*Excerpt to read:*
▽
What is a Data Dictionary?

2021年4月27日

Organizations are collecting, generating, and storing more data than ever before. While it is fantastic to have an abundance of information to drive evidence-based decisions, it won’t do any good unless people in the company have the resources to fully understand what is available.

This is where a data dictionary comes in. A data dictionary provides guidance about specific datasets so that people who may not be familiar with the underlying data are still able to explore and make connections with confidence.

Searching for data

Let’s say your manager asks you to retrieve some market data. The business goal is to decide in which country should the company open its first global office. Senior leadership wants a stable operating environment that also has an attractive domestic market for new sales opportunities.

You were fortunate enough to find a global data set posted by an economics graduate student on her website. It includes several potentially useful variables. Score!
△
*Data section:*
▽
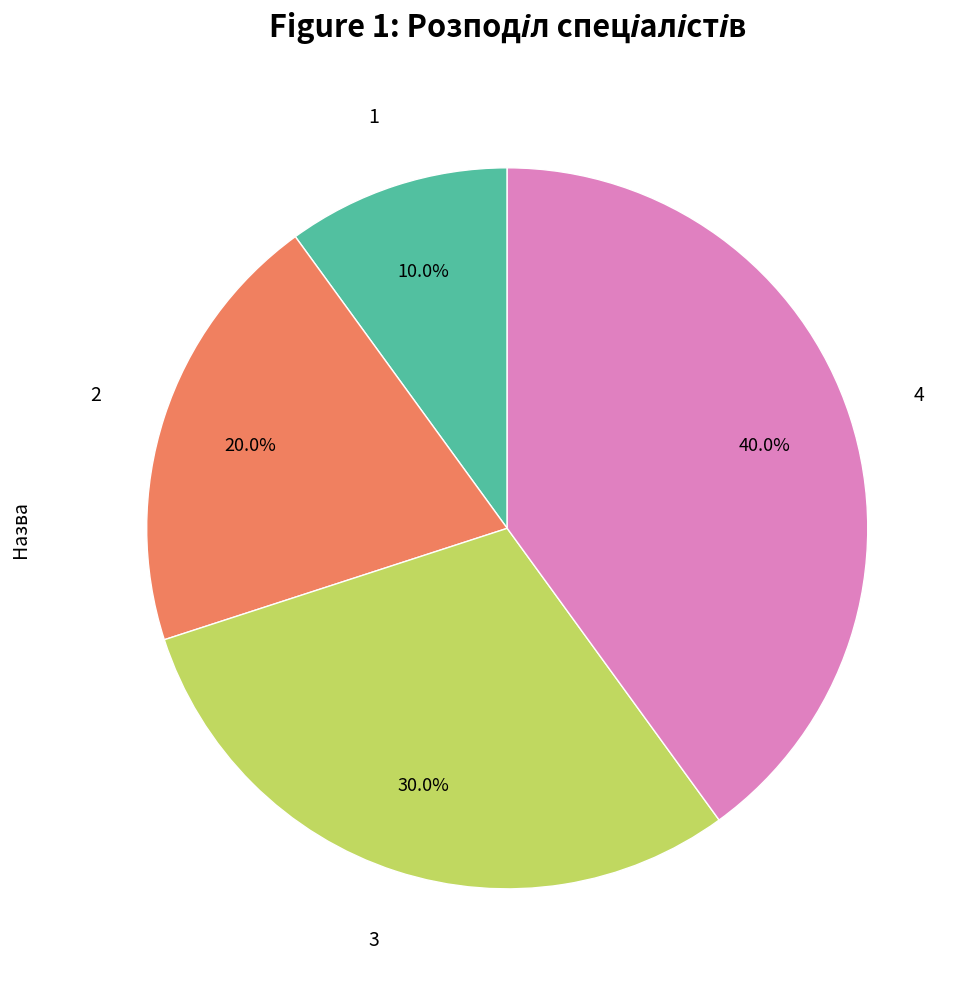

To the nearest percent, what is the difference between the largest and smallest slice percentages?

30%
△
*Directive 1:*
From the article on data dictionaries, quote the passage between "Searching for data" and "useful variables. Score!", inclusive.
*Directive 2:*
According to the article on data dictionaries, who posted the global data set that was found?
*Directive 3:*
Continue the article on data dictionaries from the point where it stops.

*Reply 1:*
Searching for data

Let’s say your manager asks you to retrieve some market data. The business goal is to decide in which country should the company open its first global office. Senior leadership wants a stable operating environment that also has an attractive domestic market for new sales opportunities.

You were fortunate enough to find a global data set posted by an economics graduate student on her website. It includes several potentially useful variables. Score!

*Reply 2:*
An economics graduate student, on her website.

*Reply 3:*
You open the Excel file and are pleased with the country coverage. The top of the dataset looks something like this:

country	region	college_share	gdp_billions	pop_millions	gini
Angola	Middle East & Africa	9.3	99.0	31.8	51.3
Albania	Europe	59.8	14.9	2.9	33.2
Argentina	Americas	90.0	437.8	44.9	41.4
Armenia	Europe	51.5	14.0	3.0	34.4
Australia	Asia Pacific	107.8	1450.5	25.4	34.4
Austria	Europe	86.7	448.8	8.9	29.7
Azerbaijan	Asia Pacific	31.5	58.9	10.0	26.6
Burundi	Middle East & Africa	4.1	2.4	11.5	38.6
Belgium	Europe	78.9	546.9	11.5	27.4
Benin	Middle East & Africa	12.5	14.9	11.8	47.8

The good news is that there doesn’t appear to be any missing data and that the table is already well-organized for data analysis, consisting of:

Rows

Observations from a single object of interest (e.g., Argentina)

Columns

Variables that describe or measure something for each object (e.g., Population)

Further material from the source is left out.